» **Exercise passage**
[Start of Attachment]

Moreover, in Step 409, it is also possible to calculate a new gain value K by multiplying the gain value K (=(K_x, K_y)) calculated in Step 407 by a certain constant. The processing as described above also bears the same effect as that described above.

It is also possible for the MPU 19 not to execute Step 407 and execute the judgment processing of Step 408 after Step 406. In this case, the MPU 19 may execute Step 407 when judged YES in Step 408 and use the fixed gain profile shown in FIG. 10(A) or 11(A) when judged NO. Accordingly, in the case of a coarse motion operation, the relationship between the movement of the input apparatus 1 and the movement of the pointer 2 becomes more linear as the acceleration value increases, with the result that an operational feeling for the user can be improved.

Processes of Steps 403 to 414, 417, and 418 shown in FIG. 17 may also be executed by the control apparatus 40 in the same manner as the processing shown in FIG. 16, for example.

FIGS. 13 and 14 show reference examples of a gain profile.

[End of Attachment]

» **Questions to answer**
1 – Put this sentence from the pointer gain passage into Spanish: "FIGS. 13 and 14 show reference examples of a gain profile."
2 – Extend the pointer gain passage by writing a few sentences that pick up right after its last line.
The listing after this passage isn't needed for anything here.

» **Record extracts**
[Start of Attachment]

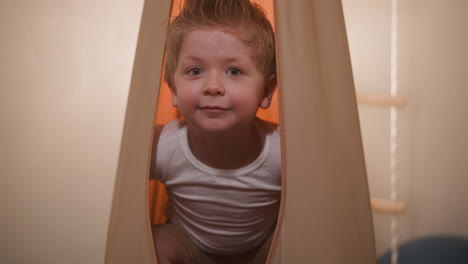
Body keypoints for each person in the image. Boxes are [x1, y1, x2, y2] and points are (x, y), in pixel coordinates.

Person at [150, 0, 281, 263]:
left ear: (266, 91)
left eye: (234, 71)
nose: (212, 86)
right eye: (195, 71)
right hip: (188, 246)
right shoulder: (162, 146)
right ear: (173, 89)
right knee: (154, 243)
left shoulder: (282, 151)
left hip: (264, 249)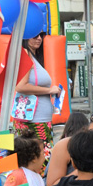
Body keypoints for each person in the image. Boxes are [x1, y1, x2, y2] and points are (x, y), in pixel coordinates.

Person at [15, 32, 61, 166]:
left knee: (39, 161)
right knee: (39, 162)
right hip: (33, 121)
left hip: (39, 120)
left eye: (41, 35)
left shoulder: (34, 57)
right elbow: (21, 86)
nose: (39, 38)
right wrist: (49, 90)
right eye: (35, 35)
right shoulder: (25, 54)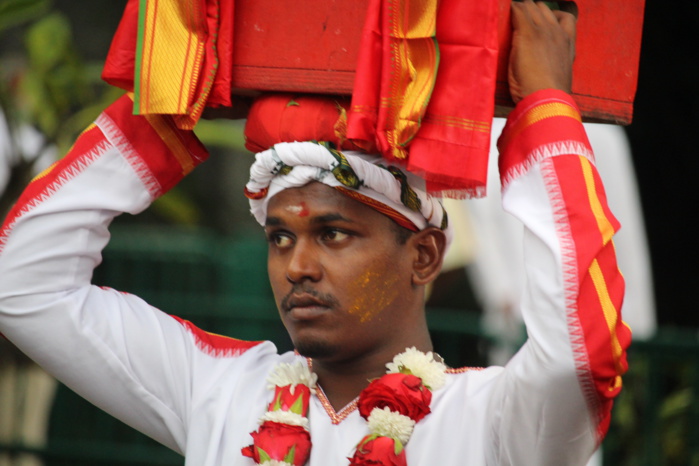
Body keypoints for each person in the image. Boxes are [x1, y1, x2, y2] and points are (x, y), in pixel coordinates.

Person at [0, 1, 630, 465]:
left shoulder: (494, 422)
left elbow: (579, 355)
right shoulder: (219, 392)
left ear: (424, 255)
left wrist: (545, 105)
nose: (297, 265)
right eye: (279, 238)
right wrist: (170, 110)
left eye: (332, 234)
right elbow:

[End of Attachment]

» **Answers for the exercise**
1 – Las FIGS. 13 y 14 muestran ejemplos de referencia de un perfil de ganancia.

2 –
A gain profile shown in FIG. 13(A) is a profile that increases linear-functionally from a 0 velocity value of the input apparatus to a high-velocity range. FIG. 13(B) shows a pointer velocity value obtained by the gain profile of FIG. 13(A). In this case, since the velocity value of the input apparatus and the pointer velocity value are nonlinear, the user feels awkward when using the 3-dimensional operation input apparatus.

A gain profile shown in FIG. 14(A) is constant from the 0 velocity value of the input apparatus to the high-velocity range. In this case, FIG. 14(B) shows a pointer velocity value obtained by the gain profile of FIG. 14(A). In this case, since the velocity profile becomes linear throughout all ranges, it becomes difficult to perform accurate pointing in the low-velocity range.

A function of adjusting at least one of the change rate of the gain (tilt etc.), the threshold value v1, the threshold value v2, and the constant gain value K2 (adjustment means) regarding the gain profile described with reference to FIG. 10(A), 11(A) or 12(A) described above may be provided to the input apparatus 1. For example, it is only necessary that information on the plurality of different gain profiles be stored in the memory or the like of the input apparatus 1 and the gain profile be switched by a mechanical switch, a static switch, or the like. Alternatively, the mechanical switch, the static switch, and the like may be provided to the control apparatus 40.

Alternatively, the input apparatus 1 or the control apparatus 40 only needs to include software including GUI as the adjustment means.

An embodiment is not limited to the above embodiments, and various other embodiments are also possible.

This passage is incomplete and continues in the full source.